PROBLEM REQUIREMENTS:
Every line with the string "that" must be copied from the entries below.

Extracted page text data:
* * *

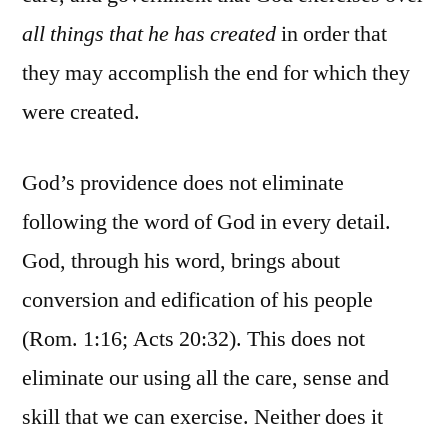
all things that he has created
in order that
they may accomplish the end for which they
were created.
God’s providence does not eliminate
following the word of God in every detail.
God, through his word, brings about
conversion and edification of his people
(Rom. 1:16; Acts 20:32). This does not
eliminate our using all the care, sense and
skill that we can exercise. Neither does it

* * *

EXERCISE OUTPUT:
all things that he has created
in order that
skill that we can exercise. Neither does it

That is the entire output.